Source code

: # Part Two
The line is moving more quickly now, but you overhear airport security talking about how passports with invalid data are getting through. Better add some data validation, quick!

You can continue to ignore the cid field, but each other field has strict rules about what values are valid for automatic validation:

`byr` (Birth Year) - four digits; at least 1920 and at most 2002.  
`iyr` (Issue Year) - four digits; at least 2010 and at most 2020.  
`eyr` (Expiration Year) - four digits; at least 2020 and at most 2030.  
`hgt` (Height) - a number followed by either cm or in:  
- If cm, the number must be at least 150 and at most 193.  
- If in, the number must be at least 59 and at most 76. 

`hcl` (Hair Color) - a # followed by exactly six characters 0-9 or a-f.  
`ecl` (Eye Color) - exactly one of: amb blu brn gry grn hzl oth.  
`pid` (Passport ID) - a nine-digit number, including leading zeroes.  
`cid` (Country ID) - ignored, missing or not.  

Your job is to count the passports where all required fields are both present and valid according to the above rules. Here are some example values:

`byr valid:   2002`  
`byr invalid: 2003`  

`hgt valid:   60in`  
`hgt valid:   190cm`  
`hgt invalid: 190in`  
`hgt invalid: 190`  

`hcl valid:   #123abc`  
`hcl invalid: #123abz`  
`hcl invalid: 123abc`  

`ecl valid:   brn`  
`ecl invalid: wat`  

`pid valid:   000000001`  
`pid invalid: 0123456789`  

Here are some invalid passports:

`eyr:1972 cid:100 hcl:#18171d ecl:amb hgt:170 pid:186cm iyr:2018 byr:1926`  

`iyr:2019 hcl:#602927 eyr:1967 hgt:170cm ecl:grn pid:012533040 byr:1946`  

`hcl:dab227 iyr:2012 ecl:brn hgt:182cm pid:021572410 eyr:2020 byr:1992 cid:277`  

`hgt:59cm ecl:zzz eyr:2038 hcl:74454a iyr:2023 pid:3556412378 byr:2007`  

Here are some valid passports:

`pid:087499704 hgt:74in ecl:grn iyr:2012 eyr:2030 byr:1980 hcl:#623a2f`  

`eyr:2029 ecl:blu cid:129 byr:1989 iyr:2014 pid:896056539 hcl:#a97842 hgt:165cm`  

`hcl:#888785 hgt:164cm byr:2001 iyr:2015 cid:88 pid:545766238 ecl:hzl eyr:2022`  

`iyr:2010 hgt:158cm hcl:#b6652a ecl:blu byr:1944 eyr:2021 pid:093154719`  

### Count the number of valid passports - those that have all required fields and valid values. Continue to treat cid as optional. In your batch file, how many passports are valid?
--
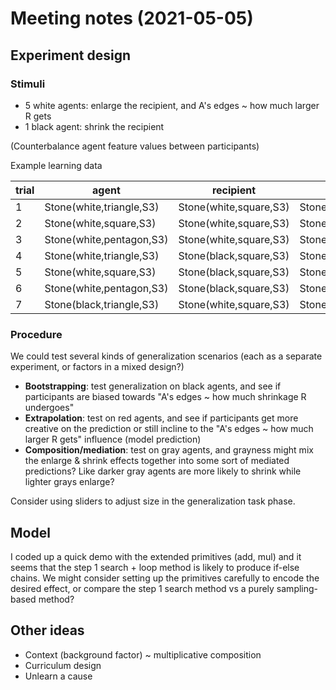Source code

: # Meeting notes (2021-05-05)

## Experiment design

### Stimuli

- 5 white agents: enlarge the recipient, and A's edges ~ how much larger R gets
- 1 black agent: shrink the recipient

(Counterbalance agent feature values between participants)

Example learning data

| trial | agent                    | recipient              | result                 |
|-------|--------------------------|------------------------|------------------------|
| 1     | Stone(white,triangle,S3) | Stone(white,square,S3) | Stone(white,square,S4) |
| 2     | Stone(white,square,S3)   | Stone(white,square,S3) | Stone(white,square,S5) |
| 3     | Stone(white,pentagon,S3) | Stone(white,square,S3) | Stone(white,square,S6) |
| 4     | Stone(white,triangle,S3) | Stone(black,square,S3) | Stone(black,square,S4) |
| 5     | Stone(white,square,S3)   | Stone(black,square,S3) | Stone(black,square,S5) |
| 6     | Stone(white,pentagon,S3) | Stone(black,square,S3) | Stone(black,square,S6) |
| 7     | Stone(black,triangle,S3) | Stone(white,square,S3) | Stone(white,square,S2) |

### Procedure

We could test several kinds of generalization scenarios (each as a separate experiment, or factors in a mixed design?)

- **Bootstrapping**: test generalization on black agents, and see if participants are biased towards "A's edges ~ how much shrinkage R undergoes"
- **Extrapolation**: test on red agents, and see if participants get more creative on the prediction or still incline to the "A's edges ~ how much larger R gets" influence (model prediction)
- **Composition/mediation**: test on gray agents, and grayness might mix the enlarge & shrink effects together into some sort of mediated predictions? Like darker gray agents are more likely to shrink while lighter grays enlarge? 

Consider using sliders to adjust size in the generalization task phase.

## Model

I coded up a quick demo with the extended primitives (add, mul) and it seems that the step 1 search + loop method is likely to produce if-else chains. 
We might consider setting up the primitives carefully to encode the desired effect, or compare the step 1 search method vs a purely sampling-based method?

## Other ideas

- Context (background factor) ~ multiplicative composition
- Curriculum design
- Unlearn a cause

What you should do → Using the entries shown above, reproduce verbatim the lines from the line bearing "- 5 white agents: enlarge" to the line bearing "- **Extrapolation**: test", inclusive.

Answer box →
- 5 white agents: enlarge the recipient, and A's edges ~ how much larger R gets
- 1 black agent: shrink the recipient

(Counterbalance agent feature values between participants)

Example learning data

| trial | agent                    | recipient              | result                 |
|-------|--------------------------|------------------------|------------------------|
| 1     | Stone(white,triangle,S3) | Stone(white,square,S3) | Stone(white,square,S4) |
| 2     | Stone(white,square,S3)   | Stone(white,square,S3) | Stone(white,square,S5) |
| 3     | Stone(white,pentagon,S3) | Stone(white,square,S3) | Stone(white,square,S6) |
| 4     | Stone(white,triangle,S3) | Stone(black,square,S3) | Stone(black,square,S4) |
| 5     | Stone(white,square,S3)   | Stone(black,square,S3) | Stone(black,square,S5) |
| 6     | Stone(white,pentagon,S3) | Stone(black,square,S3) | Stone(black,square,S6) |
| 7     | Stone(black,triangle,S3) | Stone(white,square,S3) | Stone(white,square,S2) |

### Procedure

We could test several kinds of generalization scenarios (each as a separate experiment, or factors in a mixed design?)

- **Bootstrapping**: test generalization on black agents, and see if participants are biased towards "A's edges ~ how much shrinkage R undergoes"
- **Extrapolation**: test on red agents, and see if participants get more creative on the prediction or still incline to the "A's edges ~ how much larger R gets" influence (model prediction)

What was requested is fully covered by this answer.